Reproduce all of the records below with "debt ceiling" replaced by "borrowing cap" wherever it occurs, keeping everything else the same. Leave the pictures out of your answer.

──────── Extracted data

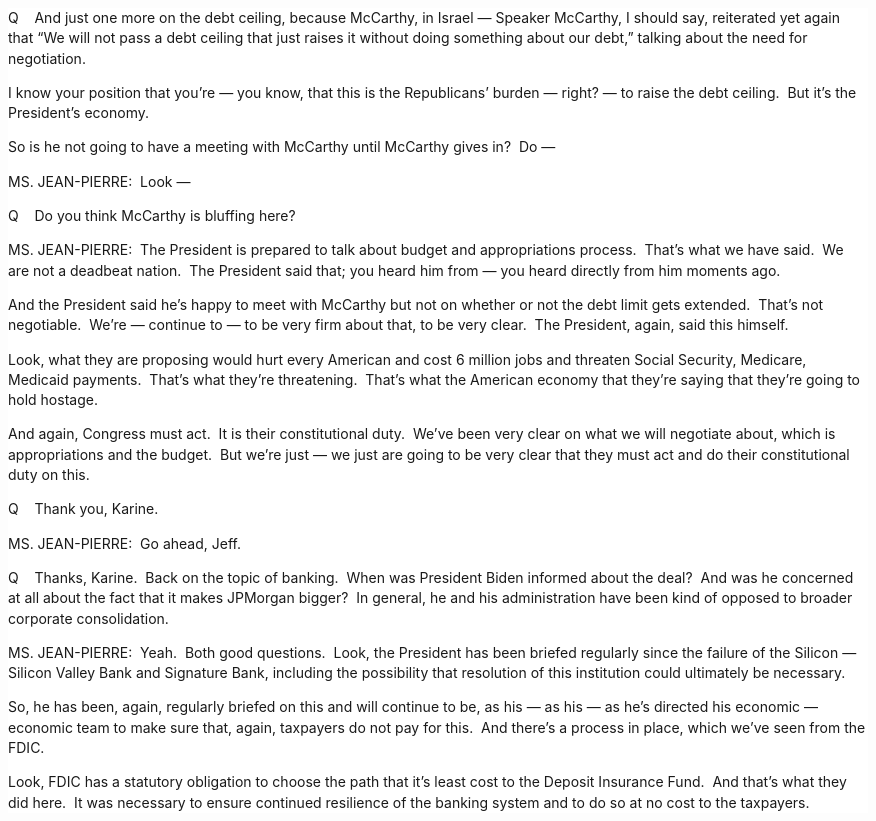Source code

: Q    And just one more on the debt ceiling, because McCarthy, in Israel
— Speaker McCarthy, I should say, reiterated yet again that “We will not
pass a debt ceiling that just raises it without doing something about
our debt,” talking about the need for negotiation.

I know your position that you’re — you know, that this is the
Republicans’ burden — right? — to raise the debt ceiling.  But it’s the
President’s economy. 

So is he not going to have a meeting with McCarthy until McCarthy gives
in?  Do —

MS. JEAN-PIERRE:  Look —

Q    Do you think McCarthy is bluffing here?

MS. JEAN-PIERRE:  The President is prepared to talk about budget and
appropriations process.  That’s what we have said.  We are not a
deadbeat nation.  The President said that; you heard him from — you
heard directly from him moments ago.

And the President said he’s happy to meet with McCarthy but not on
whether or not the debt limit gets extended.  That’s not negotiable. 
We’re — continue to — to be very firm about that, to be very clear.  The
President, again, said this himself. 

Look, what they are proposing would hurt every American and cost 6
million jobs and threaten Social Security, Medicare, Medicaid payments. 
That’s what they’re threatening.  That’s what the American economy that
they’re saying that they’re going to hold hostage.

And again, Congress must act.  It is their constitutional duty.  We’ve
been very clear on what we will negotiate about, which is appropriations
and the budget.  But we’re just — we just are going to be very clear
that they must act and do their constitutional duty on this.

Q    Thank you, Karine.

MS. JEAN-PIERRE:  Go ahead, Jeff.

Q    Thanks, Karine.  Back on the topic of banking.  When was President
Biden informed about the deal?  And was he concerned at all about the
fact that it makes JPMorgan bigger?  In general, he and his
administration have been kind of opposed to broader corporate
consolidation.

MS. JEAN-PIERRE:  Yeah.  Both good questions.  Look, the President has
been briefed regularly since the failure of the Silicon — Silicon Valley
Bank and Signature Bank, including the possibility that resolution of
this institution could ultimately be necessary. 

So, he has been, again, regularly briefed on this and will continue to
be, as his — as his — as he’s directed his economic — economic team to
make sure that, again, taxpayers do not pay for this.  And there’s a
process in place, which we’ve seen from the FDIC. 

Look, FDIC has a statutory obligation to choose the path that it’s least
cost to the Deposit Insurance Fund.  And that’s what they did here.  It
was necessary to ensure continued resilience of the banking system and
to do so at no cost to the taxpayers.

────────────────

* _Answer to the problem_:
Source code

: Q    And just one more on the borrowing cap, because McCarthy, in Israel
— Speaker McCarthy, I should say, reiterated yet again that “We will not
pass a borrowing cap that just raises it without doing something about
our debt,” talking about the need for negotiation.

I know your position that you’re — you know, that this is the
Republicans’ burden — right? — to raise the borrowing cap.  But it’s the
President’s economy. 

So is he not going to have a meeting with McCarthy until McCarthy gives
in?  Do —

MS. JEAN-PIERRE:  Look —

Q    Do you think McCarthy is bluffing here?

MS. JEAN-PIERRE:  The President is prepared to talk about budget and
appropriations process.  That’s what we have said.  We are not a
deadbeat nation.  The President said that; you heard him from — you
heard directly from him moments ago.

And the President said he’s happy to meet with McCarthy but not on
whether or not the debt limit gets extended.  That’s not negotiable. 
We’re — continue to — to be very firm about that, to be very clear.  The
President, again, said this himself. 

Look, what they are proposing would hurt every American and cost 6
million jobs and threaten Social Security, Medicare, Medicaid payments. 
That’s what they’re threatening.  That’s what the American economy that
they’re saying that they’re going to hold hostage.

And again, Congress must act.  It is their constitutional duty.  We’ve
been very clear on what we will negotiate about, which is appropriations
and the budget.  But we’re just — we just are going to be very clear
that they must act and do their constitutional duty on this.

Q    Thank you, Karine.

MS. JEAN-PIERRE:  Go ahead, Jeff.

Q    Thanks, Karine.  Back on the topic of banking.  When was President
Biden informed about the deal?  And was he concerned at all about the
fact that it makes JPMorgan bigger?  In general, he and his
administration have been kind of opposed to broader corporate
consolidation.

MS. JEAN-PIERRE:  Yeah.  Both good questions.  Look, the President has
been briefed regularly since the failure of the Silicon — Silicon Valley
Bank and Signature Bank, including the possibility that resolution of
this institution could ultimately be necessary. 

So, he has been, again, regularly briefed on this and will continue to
be, as his — as his — as he’s directed his economic — economic team to
make sure that, again, taxpayers do not pay for this.  And there’s a
process in place, which we’ve seen from the FDIC. 

Look, FDIC has a statutory obligation to choose the path that it’s least
cost to the Deposit Insurance Fund.  And that’s what they did here.  It
was necessary to ensure continued resilience of the banking system and
to do so at no cost to the taxpayers.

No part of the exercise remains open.